All known textbooks ignore this.  They teach 
  readln(x,y)
as reading a line with x and y on it, implying (and in some texts
saying) that 
  write prompt; readln(x,y)
will work.  The major motivation of UCSD's change to the semantics of
GET, and lazy I/O, is to make Pascal work with these incorrectly written
textbooks.  With these implementations standard textbooks can be used
as long as the student does not think clearly about what is going on.
If he does, he will wonder how this sequence can possible work.


		MORE DATA TYPES

Subrange types

 type
   smallint=0..255;
   lightcolor= pink..lavender;
 var
   i:smallint

These allow the system
 - to save space by using only enough bits for the subrange
 - to put in checking code to verify that you don't produce
	something outside the range


Packed records

   packed record
	a:0..255; b:0..3; c:^form
   end

This will all be put in one PDP-10 word.  If PACKED were not
used, each item would be in a separate work.  This is a time-space
tradeoff.  Putting more than one thing in a word saves space,
but slows down access.  Packed records can also be used for
tricks in preparing magic control blocks for operating system
calls.  Records and arrays can be packed.


Variant records

  record
	name:packed array[1..10]of char;
	case sex:sextype of
		male:(battingave:real; beer: beerbrand);
		female:(bowlingave:color;  age:0..21)
  	end

  All records of this type have a NAME and SEX field.  Depending
  upon the value of SEX, they have
	NAME, SEX, BATTINGAVE, BEER
  or
	NAME, SEX, BOWLINGAVE, AGE
  These fields are stored in the same place.  This is

	male				female

	======================    =========================
	:   name	     :    :   name		  :
	----------------------    -------------------------
	:		     :    :			  :
	======================    =========================
	:   sex		     :    :   sex		  :
	======================    =========================
	:   battingave	     :    :   bowlingave	  :
	======================    =========================
	:   beer	     :    :   age		  :
	======================    =========================

This allows you to save space when you know that certain fields
will never be needed at the same time.  You can also declare
a variant record without a place to store the key:


  record
	name:packed array[1..10]of char;
	case sextype of
		male:(battingave:real; beer: beerbrand);
		female:(bowlingave:color;  age:0..21)
  	end

Then you can't tell by looking which type of record you have.
This can be useful for tricks in converting data types:

  x:packed record case Boolean of
	true:  (r:real);
	false: (i:integer)
	end;
  begin
  x.r := 1.0;
  writeln(x.i)

This will write the real number 1.0 as if it were an integer.  It
might be useful for seeing what the representation of real numbers
is on your system.


Sets

	type
	  cset=set of char;
	var
	  s1,s2:cset;
	  ch:char;
	...
	s1 := ['A']; s2 := ['B'];
	s1 := s1 + s2;    {s1 is now ['A','B']}
	s1 := s1 * ['B'..'Z']   {'B'..'Z' is the set of B through Z.
				 * is intersection. s1 is now ['B']}
	s2 := ['A'..'C','P'..'Q']   {A,B,C,P,Q}
	s1 := ['A'..ch]

   operations:
	+	union
	*	intersection
	-	difference
	= <>	equality
	<= >=	inclusion
	IN	membership      IF 'A' IN S1 THEN ...

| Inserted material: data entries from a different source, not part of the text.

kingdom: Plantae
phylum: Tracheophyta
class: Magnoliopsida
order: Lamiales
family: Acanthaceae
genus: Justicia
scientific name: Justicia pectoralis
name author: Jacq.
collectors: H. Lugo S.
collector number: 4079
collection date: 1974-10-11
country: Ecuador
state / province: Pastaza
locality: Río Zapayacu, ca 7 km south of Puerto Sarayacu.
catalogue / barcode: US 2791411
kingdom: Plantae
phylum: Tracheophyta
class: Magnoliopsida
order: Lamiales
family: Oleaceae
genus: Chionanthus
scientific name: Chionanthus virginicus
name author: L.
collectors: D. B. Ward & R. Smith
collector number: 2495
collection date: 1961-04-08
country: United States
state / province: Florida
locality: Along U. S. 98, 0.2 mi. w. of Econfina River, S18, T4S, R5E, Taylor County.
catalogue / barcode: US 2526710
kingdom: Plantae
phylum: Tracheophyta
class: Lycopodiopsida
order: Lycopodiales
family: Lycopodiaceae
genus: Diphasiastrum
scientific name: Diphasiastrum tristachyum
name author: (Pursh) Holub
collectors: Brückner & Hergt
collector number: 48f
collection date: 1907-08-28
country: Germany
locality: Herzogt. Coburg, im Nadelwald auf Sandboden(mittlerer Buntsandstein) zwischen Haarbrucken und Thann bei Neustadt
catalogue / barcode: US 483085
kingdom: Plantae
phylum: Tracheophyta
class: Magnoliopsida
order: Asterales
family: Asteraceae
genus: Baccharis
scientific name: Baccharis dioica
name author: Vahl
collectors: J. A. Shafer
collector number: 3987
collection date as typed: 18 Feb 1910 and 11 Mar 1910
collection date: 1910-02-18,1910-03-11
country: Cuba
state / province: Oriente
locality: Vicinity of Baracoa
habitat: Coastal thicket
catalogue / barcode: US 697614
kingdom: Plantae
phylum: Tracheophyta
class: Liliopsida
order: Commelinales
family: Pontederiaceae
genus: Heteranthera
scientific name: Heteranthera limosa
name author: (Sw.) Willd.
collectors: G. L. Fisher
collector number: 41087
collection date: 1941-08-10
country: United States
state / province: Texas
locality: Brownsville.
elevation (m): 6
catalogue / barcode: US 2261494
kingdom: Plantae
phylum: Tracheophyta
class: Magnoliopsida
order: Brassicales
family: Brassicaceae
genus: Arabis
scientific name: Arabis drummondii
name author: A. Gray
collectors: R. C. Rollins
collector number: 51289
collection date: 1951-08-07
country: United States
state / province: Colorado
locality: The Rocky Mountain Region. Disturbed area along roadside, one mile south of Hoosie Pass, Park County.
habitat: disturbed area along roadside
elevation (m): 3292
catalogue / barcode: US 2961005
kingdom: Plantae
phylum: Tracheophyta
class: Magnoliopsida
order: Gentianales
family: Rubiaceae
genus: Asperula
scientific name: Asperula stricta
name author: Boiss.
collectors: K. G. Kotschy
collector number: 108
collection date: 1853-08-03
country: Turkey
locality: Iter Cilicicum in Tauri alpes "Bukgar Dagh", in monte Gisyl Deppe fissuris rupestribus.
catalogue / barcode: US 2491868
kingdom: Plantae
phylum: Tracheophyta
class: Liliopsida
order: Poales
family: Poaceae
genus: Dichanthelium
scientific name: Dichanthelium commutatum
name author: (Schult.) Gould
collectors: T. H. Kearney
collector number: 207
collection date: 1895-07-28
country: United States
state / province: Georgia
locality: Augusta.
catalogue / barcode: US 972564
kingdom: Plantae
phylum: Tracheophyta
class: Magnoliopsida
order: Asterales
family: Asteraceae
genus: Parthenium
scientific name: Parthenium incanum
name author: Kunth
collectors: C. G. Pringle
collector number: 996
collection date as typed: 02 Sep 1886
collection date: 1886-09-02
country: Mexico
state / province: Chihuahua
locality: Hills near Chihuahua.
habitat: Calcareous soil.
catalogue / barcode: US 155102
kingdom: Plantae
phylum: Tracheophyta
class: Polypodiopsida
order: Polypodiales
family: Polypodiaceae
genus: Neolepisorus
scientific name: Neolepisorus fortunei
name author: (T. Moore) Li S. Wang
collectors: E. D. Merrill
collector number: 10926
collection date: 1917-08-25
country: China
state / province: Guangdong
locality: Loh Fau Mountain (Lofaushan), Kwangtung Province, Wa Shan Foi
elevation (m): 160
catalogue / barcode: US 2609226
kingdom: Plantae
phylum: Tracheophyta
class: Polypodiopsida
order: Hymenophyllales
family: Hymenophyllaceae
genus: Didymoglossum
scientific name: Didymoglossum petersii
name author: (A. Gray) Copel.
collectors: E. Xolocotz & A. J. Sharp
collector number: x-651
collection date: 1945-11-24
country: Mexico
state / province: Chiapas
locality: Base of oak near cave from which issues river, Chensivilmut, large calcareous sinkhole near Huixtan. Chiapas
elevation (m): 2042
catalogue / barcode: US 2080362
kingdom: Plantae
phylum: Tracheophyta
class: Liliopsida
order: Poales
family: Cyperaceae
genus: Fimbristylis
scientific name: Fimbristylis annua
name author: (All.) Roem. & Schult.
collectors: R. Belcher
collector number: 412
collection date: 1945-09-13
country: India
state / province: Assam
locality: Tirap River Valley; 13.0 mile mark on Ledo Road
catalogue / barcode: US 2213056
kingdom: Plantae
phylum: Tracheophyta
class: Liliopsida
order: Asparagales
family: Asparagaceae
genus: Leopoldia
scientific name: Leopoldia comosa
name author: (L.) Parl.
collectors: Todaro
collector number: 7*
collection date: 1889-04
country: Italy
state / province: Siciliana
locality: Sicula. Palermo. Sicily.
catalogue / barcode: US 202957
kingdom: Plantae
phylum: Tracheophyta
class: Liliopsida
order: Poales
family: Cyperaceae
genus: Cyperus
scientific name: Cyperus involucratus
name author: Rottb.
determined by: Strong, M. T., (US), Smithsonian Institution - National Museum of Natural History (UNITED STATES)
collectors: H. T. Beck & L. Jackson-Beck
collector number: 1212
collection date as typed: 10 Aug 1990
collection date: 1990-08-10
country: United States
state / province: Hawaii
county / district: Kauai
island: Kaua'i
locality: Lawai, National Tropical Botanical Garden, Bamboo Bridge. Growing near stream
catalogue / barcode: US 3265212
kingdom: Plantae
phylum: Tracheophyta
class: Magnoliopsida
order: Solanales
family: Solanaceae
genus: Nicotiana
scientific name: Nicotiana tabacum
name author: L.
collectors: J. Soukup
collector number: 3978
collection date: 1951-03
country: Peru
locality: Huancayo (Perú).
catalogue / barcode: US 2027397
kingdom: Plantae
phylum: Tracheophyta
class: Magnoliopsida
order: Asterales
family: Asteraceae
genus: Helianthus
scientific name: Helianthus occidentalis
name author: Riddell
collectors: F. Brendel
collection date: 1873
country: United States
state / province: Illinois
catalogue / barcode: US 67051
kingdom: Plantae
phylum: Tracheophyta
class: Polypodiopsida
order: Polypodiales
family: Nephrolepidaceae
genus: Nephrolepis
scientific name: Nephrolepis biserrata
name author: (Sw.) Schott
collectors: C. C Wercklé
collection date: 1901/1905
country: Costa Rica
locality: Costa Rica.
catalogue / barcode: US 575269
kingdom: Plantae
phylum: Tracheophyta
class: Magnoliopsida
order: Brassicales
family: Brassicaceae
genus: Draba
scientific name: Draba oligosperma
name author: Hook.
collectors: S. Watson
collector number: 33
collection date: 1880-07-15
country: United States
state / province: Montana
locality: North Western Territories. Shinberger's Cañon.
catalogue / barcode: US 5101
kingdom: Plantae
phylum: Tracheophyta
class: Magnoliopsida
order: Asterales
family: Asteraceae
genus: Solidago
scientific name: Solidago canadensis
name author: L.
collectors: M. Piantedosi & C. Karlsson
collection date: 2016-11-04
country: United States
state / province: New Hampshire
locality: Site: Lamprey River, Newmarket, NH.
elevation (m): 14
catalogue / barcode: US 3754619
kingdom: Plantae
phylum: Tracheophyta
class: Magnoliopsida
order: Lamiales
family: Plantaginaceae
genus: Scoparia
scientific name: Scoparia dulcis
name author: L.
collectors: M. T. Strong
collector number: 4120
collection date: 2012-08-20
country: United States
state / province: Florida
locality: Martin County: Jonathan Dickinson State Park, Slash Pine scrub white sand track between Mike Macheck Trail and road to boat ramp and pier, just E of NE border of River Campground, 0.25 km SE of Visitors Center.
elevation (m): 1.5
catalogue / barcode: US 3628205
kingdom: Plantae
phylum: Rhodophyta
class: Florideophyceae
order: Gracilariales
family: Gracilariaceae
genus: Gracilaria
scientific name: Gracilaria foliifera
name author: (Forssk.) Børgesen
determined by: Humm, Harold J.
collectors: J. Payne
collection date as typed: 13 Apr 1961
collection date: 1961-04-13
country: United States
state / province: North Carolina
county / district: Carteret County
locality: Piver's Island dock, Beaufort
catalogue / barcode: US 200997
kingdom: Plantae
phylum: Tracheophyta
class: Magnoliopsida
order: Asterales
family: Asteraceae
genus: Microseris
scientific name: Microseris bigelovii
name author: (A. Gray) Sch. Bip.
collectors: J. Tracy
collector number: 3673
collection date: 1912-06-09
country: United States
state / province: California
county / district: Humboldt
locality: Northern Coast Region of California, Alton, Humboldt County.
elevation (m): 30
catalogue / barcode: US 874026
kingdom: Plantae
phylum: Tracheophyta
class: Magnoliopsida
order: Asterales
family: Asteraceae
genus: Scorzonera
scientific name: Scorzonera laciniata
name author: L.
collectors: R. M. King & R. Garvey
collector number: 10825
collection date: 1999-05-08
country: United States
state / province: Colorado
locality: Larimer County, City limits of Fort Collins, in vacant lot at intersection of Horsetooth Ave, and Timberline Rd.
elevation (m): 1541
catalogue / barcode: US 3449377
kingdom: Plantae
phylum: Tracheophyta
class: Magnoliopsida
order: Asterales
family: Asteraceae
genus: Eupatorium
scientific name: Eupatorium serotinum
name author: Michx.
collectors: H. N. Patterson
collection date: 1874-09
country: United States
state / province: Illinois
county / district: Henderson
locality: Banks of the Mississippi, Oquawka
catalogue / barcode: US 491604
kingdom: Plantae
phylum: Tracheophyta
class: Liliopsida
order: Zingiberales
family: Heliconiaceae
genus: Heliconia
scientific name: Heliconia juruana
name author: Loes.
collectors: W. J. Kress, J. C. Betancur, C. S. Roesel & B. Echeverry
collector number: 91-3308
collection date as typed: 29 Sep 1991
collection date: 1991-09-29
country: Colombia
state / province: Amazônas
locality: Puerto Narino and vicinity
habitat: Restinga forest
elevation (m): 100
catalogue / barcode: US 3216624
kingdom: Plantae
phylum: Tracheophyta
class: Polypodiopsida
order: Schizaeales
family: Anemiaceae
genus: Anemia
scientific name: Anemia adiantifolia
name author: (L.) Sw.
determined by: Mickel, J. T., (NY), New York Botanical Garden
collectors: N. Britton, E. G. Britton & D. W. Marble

   - You can have sets of any finite type: subranges, enumerated
	types, or CHAR.
 		SET OF 0..35
		SET OF COLOR
   - Each implementation has a maximum set size.  72 on DEC-20.
	Since there are 128 ASCII characters, SET OF CHAR is
	kludged on the DEC-20.
   - Sets are supposed to be implemented fairly efficiently,
	as bit vectors, using full-word logical operations.